Selon des données de l’AARP et de la National Alliance for Caregiving, 63 millions d’Américains assuraient en 2025 les soins d’un adulte ou d’un enfant. Les prestataires de services à domicile, comme Senior Helpers, basée dans le Maryland et comptant plus de 400 franchises aux États-Unis, au Canada et en Australie, investissent dans la formation de ces aidants familiaux, souvent gratuitement, constatant que cela améliore les résultats pour les patients et réduit les hospitalisations.
« Cela permet aux patients de rester plus longtemps hors de l’hôpital, et aux familles de vivre plus sereinement à la maison, en meilleure santé », explique Peter Ross, PDG et cofondateur de Senior Helpers. L’entreprise utilise ses centres d’excellence, conçus comme des domiciles standards, pour former ses soignants professionnels, mais ouvre également ces formations aux proches aidants des patients.
Ces sessions couvrent des aspects pratiques tels que l’utilisation d’équipements médicaux (lève-personnes Hoyer, barres d’appui), les techniques de transfert et d’hygiène. Senior Helpers propose également des programmes de formation spécialisés, comme des cours sur la prévention des chutes, dispensés notamment durant le mois de sensibilisation aux risques de chute en septembre.
Par ailleurs, l’entreprise met à disposition des groupes de soutien pour les aidants familiaux, afin de les aider à gérer le stress et l’isolement. « De nombreux aidants familiaux se sentent de plus en plus stressés et malades avec le temps », souligne Peter Ross. « Nous voulons nous assurer qu’ils bénéficient d’un soutien et d’un espace pour partager leurs expériences. »
Dans certains États américains, comme la Géorgie, le Maryland, l’Illinois, la Pennsylvanie et le Massachusetts, le programme Medicaid permet aux aidants familiaux d’être rémunérés pour les soins qu’ils prodiguent, via un système de dispense Medicaid. « Je salue l’initiative des États et des programmes Medicaid », déclare Peter Ross. « Ils reconnaissent les sacrifices que consentent ces aidants, qui doivent souvent abandonner leur emploi pour s’occuper de leurs proches. »

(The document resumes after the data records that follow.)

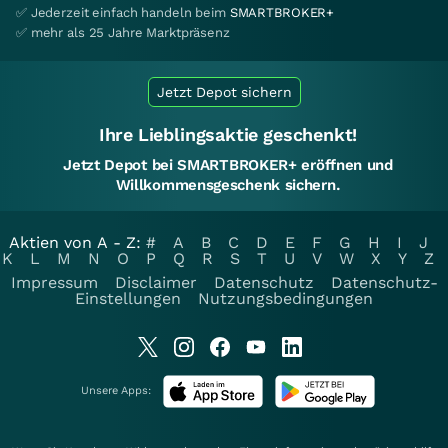
✅ Jederzeit einfach handeln beim
SMARTBROKER+
✅ mehr als 25 Jahre Marktpräsenz
Jetzt Depot sichern
Ihre Lieblingsaktie geschenkt!
Jetzt Depot bei SMARTBROKER+ eröffnen und
Willkommensgeschenk sichern.
Aktien von A - Z:
#
A
B
C
D
E
F
G
H
I
J
K
L
M
N
O
P
Q
R
S
T
U
V
W
X
Y
Z
Impressum
Disclaimer
Datenschutz
Datenschutz-
Einstellungen
Nutzungsbedingungen
Unsere Apps:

Aveanna Healthcare Holdings Inc., qui propose des services de soins de santé pédiatriques et adultes dans 34 États, participe également à un programme similaire en Arizona, le Programme Family Licensed Health Aide (LHA). Kristy Rohwedder, directrice des opérations chez Aveanna, explique que ce programme permet de pallier les difficultés de recrutement de personnel qualifié. « Il s’agit de compléter les heures de soins infirmiers qualifiés lorsque le personnel n’est pas disponible », précise-t-elle. « L’objectif est de répondre aux besoins des familles dans des situations où nous ne pouvons pas embaucher suffisamment rapidement. »

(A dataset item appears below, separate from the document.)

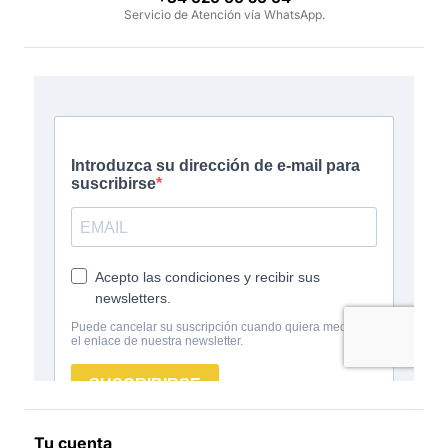
Servicio de Atención vía WhatsApp.
Tu cuenta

La formation des aidants familiaux diffère de celle des soignants professionnels. « Les aidants familiaux n’ont pas les mêmes bases cliniques que les soignants formés », explique Kristy Rohwedder. « Leur formation est axée sur les besoins spécifiques de leur proche, et sur la mise en place de limites claires pour assurer leur propre bien-être. »
D’autres entreprises, comme Family & Nursing Care et A Place At Home de North Austin, offrent également un accompagnement personnalisé aux aidants familiaux, en leur fournissant des conseils et des outils pédagogiques. « Nous les aidons à comprendre le diagnostic de leur proche et à accéder à des programmes de soutien, comme les soins palliatifs », explique Kelly Salb, vice-présidente des services à la clientèle chez Family & Nursing Care. « Nous sommes là pour les écouter et les aider à faire face aux défis émotionnels et pratiques. »
Pour les professionnels du secteur, l’engagement des aidants familiaux est essentiel. « Je ne pense pas qu’une entreprise puisse réussir sans reconnaître le rôle de l’aidant familial », conclut Kelly Salb.